(Dataset entries Opens)

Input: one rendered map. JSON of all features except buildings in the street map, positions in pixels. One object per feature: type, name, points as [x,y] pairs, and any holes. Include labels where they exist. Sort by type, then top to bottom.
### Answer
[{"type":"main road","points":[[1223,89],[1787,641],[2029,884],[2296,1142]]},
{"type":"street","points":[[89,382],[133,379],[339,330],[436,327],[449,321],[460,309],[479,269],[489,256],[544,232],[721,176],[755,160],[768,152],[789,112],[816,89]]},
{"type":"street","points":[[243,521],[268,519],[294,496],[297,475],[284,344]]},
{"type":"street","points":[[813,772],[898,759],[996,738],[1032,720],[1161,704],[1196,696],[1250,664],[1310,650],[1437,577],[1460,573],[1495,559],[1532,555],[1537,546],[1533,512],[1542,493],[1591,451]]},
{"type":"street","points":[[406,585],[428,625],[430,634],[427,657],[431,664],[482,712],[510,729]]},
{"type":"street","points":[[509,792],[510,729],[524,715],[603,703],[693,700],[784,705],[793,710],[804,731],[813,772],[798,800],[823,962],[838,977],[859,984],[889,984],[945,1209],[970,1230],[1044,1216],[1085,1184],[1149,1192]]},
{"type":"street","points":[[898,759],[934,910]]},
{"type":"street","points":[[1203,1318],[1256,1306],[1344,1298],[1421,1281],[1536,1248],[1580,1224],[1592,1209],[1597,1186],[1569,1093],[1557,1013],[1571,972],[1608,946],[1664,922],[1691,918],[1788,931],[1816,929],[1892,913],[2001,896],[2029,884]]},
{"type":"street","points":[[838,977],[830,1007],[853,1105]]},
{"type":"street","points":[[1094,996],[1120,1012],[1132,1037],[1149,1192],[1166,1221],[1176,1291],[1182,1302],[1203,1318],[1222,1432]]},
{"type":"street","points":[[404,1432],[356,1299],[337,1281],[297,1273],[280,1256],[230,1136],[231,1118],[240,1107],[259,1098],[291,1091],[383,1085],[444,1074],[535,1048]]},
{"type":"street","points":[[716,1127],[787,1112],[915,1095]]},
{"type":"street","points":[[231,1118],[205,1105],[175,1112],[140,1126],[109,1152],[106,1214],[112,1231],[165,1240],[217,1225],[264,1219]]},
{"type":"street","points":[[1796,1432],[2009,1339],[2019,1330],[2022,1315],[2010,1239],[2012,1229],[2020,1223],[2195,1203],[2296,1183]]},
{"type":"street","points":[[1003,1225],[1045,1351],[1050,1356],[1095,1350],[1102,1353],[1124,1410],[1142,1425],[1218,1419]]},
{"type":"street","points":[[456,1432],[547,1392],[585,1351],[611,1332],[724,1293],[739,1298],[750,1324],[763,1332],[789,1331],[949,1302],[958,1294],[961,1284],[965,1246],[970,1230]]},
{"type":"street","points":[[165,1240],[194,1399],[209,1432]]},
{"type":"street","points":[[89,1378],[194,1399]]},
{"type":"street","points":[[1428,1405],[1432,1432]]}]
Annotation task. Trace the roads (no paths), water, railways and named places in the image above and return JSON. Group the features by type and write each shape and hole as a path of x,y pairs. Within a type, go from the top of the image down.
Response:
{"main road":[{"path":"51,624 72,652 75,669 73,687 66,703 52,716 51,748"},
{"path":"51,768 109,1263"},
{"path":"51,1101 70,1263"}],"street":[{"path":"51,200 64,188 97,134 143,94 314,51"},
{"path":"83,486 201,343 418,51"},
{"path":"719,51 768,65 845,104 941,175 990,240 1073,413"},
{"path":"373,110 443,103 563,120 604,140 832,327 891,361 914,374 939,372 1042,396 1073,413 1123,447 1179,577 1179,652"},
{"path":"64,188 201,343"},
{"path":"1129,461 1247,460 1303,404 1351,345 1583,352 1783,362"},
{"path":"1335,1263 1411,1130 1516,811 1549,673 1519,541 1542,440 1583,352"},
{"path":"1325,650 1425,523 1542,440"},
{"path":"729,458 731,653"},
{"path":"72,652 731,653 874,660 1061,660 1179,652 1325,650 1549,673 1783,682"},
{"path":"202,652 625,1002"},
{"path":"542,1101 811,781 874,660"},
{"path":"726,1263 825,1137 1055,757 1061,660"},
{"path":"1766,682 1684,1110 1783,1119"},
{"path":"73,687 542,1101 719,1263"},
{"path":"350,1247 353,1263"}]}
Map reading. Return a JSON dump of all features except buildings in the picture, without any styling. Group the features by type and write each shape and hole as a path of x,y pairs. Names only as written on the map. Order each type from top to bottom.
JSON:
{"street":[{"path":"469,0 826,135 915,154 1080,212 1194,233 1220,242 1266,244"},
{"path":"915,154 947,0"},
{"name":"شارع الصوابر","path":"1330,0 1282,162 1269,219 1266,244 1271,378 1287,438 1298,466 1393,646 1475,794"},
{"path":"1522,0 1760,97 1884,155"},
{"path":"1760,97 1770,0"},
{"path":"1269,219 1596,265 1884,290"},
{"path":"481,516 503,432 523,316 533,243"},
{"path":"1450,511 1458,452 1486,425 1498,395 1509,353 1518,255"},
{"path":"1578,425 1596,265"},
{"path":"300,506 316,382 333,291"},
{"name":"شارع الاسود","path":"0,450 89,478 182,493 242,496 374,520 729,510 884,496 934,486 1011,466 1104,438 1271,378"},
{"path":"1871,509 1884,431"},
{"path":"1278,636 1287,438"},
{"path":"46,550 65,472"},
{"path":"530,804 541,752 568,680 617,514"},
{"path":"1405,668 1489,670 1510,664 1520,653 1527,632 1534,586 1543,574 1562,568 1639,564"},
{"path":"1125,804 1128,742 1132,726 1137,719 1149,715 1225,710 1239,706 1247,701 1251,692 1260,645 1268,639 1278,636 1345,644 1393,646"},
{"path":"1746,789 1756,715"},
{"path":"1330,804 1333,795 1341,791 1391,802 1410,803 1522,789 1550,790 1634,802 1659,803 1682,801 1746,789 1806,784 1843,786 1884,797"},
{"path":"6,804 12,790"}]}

(Dataset entries Closes)

Exercise objective
This exercise calls for an exact reproduction of the material.

Task response
Input: one rendered map. JSON of all features except buildings in the street map, positions in pixels. One object per feature: type, name, points as [x,y] pairs, and any holes. Include labels where they exist. Sort by type, then top to bottom.
### Answer
[{"type":"main road","points":[[1223,89],[1787,641],[2029,884],[2296,1142]]},
{"type":"street","points":[[89,382],[133,379],[339,330],[436,327],[449,321],[460,309],[479,269],[489,256],[544,232],[721,176],[755,160],[768,152],[789,112],[816,89]]},
{"type":"street","points":[[243,521],[268,519],[294,496],[297,475],[284,344]]},
{"type":"street","points":[[813,772],[898,759],[996,738],[1032,720],[1161,704],[1196,696],[1250,664],[1310,650],[1437,577],[1460,573],[1495,559],[1532,555],[1537,546],[1533,512],[1542,493],[1591,451]]},
{"type":"street","points":[[406,585],[428,625],[430,634],[427,657],[431,664],[482,712],[510,729]]},
{"type":"street","points":[[509,792],[510,729],[524,715],[603,703],[693,700],[784,705],[793,710],[804,731],[813,772],[798,800],[823,962],[838,977],[859,984],[889,984],[945,1209],[970,1230],[1044,1216],[1085,1184],[1149,1192]]},
{"type":"street","points":[[898,759],[934,910]]},
{"type":"street","points":[[1203,1318],[1256,1306],[1344,1298],[1421,1281],[1536,1248],[1580,1224],[1592,1209],[1597,1186],[1569,1093],[1557,1013],[1571,972],[1608,946],[1664,922],[1691,918],[1788,931],[1816,929],[1892,913],[2001,896],[2029,884]]},
{"type":"street","points":[[838,977],[830,1007],[853,1105]]},
{"type":"street","points":[[1094,996],[1120,1012],[1132,1037],[1149,1192],[1166,1221],[1176,1291],[1182,1302],[1203,1318],[1222,1432]]},
{"type":"street","points":[[404,1432],[356,1299],[337,1281],[297,1273],[280,1256],[230,1136],[231,1118],[240,1107],[259,1098],[291,1091],[383,1085],[444,1074],[535,1048]]},
{"type":"street","points":[[716,1127],[787,1112],[915,1095]]},
{"type":"street","points":[[231,1118],[205,1105],[175,1112],[140,1126],[109,1152],[106,1214],[112,1231],[165,1240],[217,1225],[264,1219]]},
{"type":"street","points":[[1796,1432],[2009,1339],[2019,1330],[2022,1315],[2010,1239],[2012,1229],[2020,1223],[2195,1203],[2296,1183]]},
{"type":"street","points":[[1003,1225],[1045,1351],[1050,1356],[1095,1350],[1102,1353],[1124,1410],[1142,1425],[1218,1419]]},
{"type":"street","points":[[456,1432],[547,1392],[585,1351],[611,1332],[724,1293],[739,1298],[750,1324],[763,1332],[789,1331],[949,1302],[958,1294],[961,1284],[965,1246],[970,1230]]},
{"type":"street","points":[[165,1240],[194,1399],[209,1432]]},
{"type":"street","points":[[89,1378],[194,1399]]},
{"type":"street","points":[[1428,1405],[1432,1432]]}]
Annotation task. Trace the roads (no paths), water, railways and named places in the image above and return JSON. Group the features by type and write each shape and hole as a path of x,y pairs. Within a type, go from the top of the image down.
Response:
{"main road":[{"path":"51,624 72,652 75,669 73,687 66,703 52,716 51,748"},
{"path":"51,768 109,1263"},
{"path":"51,1101 70,1263"}],"street":[{"path":"51,200 64,188 97,134 143,94 314,51"},
{"path":"83,486 201,343 418,51"},
{"path":"719,51 768,65 845,104 941,175 990,240 1073,413"},
{"path":"373,110 443,103 563,120 604,140 832,327 891,361 914,374 939,372 1042,396 1073,413 1123,447 1179,577 1179,652"},
{"path":"64,188 201,343"},
{"path":"1129,461 1247,460 1303,404 1351,345 1583,352 1783,362"},
{"path":"1335,1263 1411,1130 1516,811 1549,673 1519,541 1542,440 1583,352"},
{"path":"1325,650 1425,523 1542,440"},
{"path":"729,458 731,653"},
{"path":"72,652 731,653 874,660 1061,660 1179,652 1325,650 1549,673 1783,682"},
{"path":"202,652 625,1002"},
{"path":"542,1101 811,781 874,660"},
{"path":"726,1263 825,1137 1055,757 1061,660"},
{"path":"1766,682 1684,1110 1783,1119"},
{"path":"73,687 542,1101 719,1263"},
{"path":"350,1247 353,1263"}]}
Map reading. Return a JSON dump of all features except buildings in the picture, without any styling. Group the features by type and write each shape and hole as a path of x,y pairs. Names only as written on the map. Order each type from top to bottom.
JSON:
{"street":[{"path":"469,0 826,135 915,154 1080,212 1194,233 1220,242 1266,244"},
{"path":"915,154 947,0"},
{"name":"شارع الصوابر","path":"1330,0 1282,162 1269,219 1266,244 1271,378 1287,438 1298,466 1393,646 1475,794"},
{"path":"1522,0 1760,97 1884,155"},
{"path":"1760,97 1770,0"},
{"path":"1269,219 1596,265 1884,290"},
{"path":"481,516 503,432 523,316 533,243"},
{"path":"1450,511 1458,452 1486,425 1498,395 1509,353 1518,255"},
{"path":"1578,425 1596,265"},
{"path":"300,506 316,382 333,291"},
{"name":"شارع الاسود","path":"0,450 89,478 182,493 242,496 374,520 729,510 884,496 934,486 1011,466 1104,438 1271,378"},
{"path":"1871,509 1884,431"},
{"path":"1278,636 1287,438"},
{"path":"46,550 65,472"},
{"path":"530,804 541,752 568,680 617,514"},
{"path":"1405,668 1489,670 1510,664 1520,653 1527,632 1534,586 1543,574 1562,568 1639,564"},
{"path":"1125,804 1128,742 1132,726 1137,719 1149,715 1225,710 1239,706 1247,701 1251,692 1260,645 1268,639 1278,636 1345,644 1393,646"},
{"path":"1746,789 1756,715"},
{"path":"1330,804 1333,795 1341,791 1391,802 1410,803 1522,789 1550,790 1634,802 1659,803 1682,801 1746,789 1806,784 1843,786 1884,797"},
{"path":"6,804 12,790"}]}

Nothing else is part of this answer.